The goalie fight in the NHL might be officially a thing of the past.
On Wednesday night in Pittsburgh with the Penguins beating the Canadiens 5-1 late in the third period, a skirmish broke out in front of Penguins goalie Marc-Andre Fleury. There was the usual pushing and shoving while Fleury backed away, but not too far. He was still around.
Feeling alone, Canadiens goalie Peter Budaj left his crease and caught Fleury's attention where Fleury gave an approving gesture. That's it, a goalie fight was on.
And then it wasn't. As soon as Fleury started to head toward center ice the referee skated right in between he and the blue line to put a kibosh on the preceedings. Budaj, meanwhile, was impeded by a linesman and the peace was kept.

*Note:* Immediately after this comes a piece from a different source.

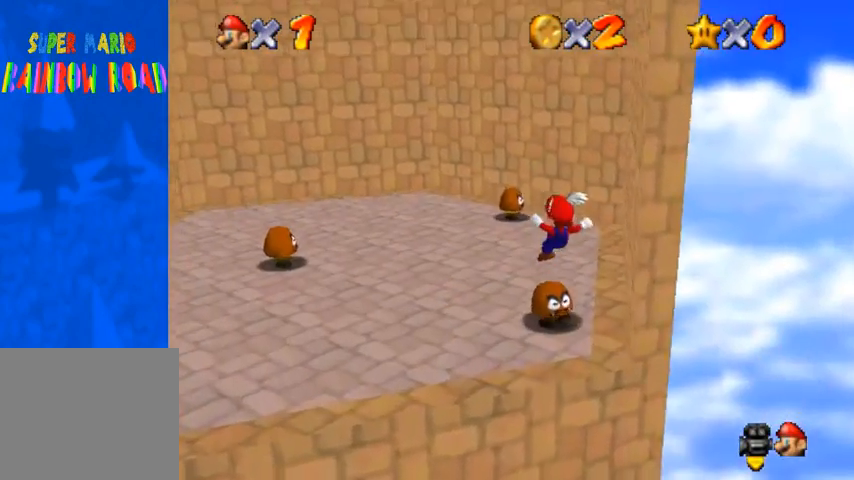
{"buttons": [], "left_stick": "up-left", "right_stick": "center", "events": [[100, "right_stick", "right"], [233, "right_stick", "up"], [333, "right_stick", "center"]]}
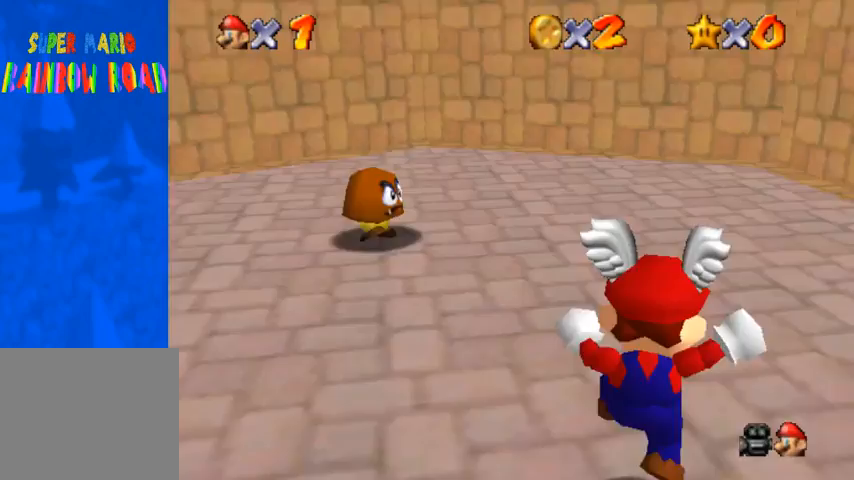
{"buttons": ["CROSS", "SQUARE"], "left_stick": "up-left", "right_stick": "center", "events": [[133, "right_stick", "down-right"], [233, "right_stick", "center"], [433, "CROSS", "down"], [433, "SQUARE", "down"]]}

You can thank Ray Emery for the way he attacked Braden Holtby earlier this season in Philadelphia because without that happening, we had ourselves the rare goalie fight in Pittsburgh. But since that fight was more like an assault and the league didn't like it, Gary Bettman said the league was going to look at the rules about goalie fights. Apparently the temporary solution was just to stop it before it happens.
Now look, as long as fighting is going to be in the game and as long as the two goaltenders are clearly both interested in a battle, there is no reason that they shouldn't be allowed to do just that as if they were a pair of skaters. It was good thinking on the NHL's part to try and protect goalies who don't want to fight as Holtby didn't but when two goaltenders are clearly as willing to fight as Fleury and Budaj were they should be allowed to go for a spin. Either fighting is in the game or it's not and that should extend to goaltenders as well when they're willing combatants.
The vast majority of fans still like fighting in hockey, just look at the reactions in the crowd when one takes place. The goalie fight is even more beloved and is a rare delicacy. It's now on the endangered list in the NHL.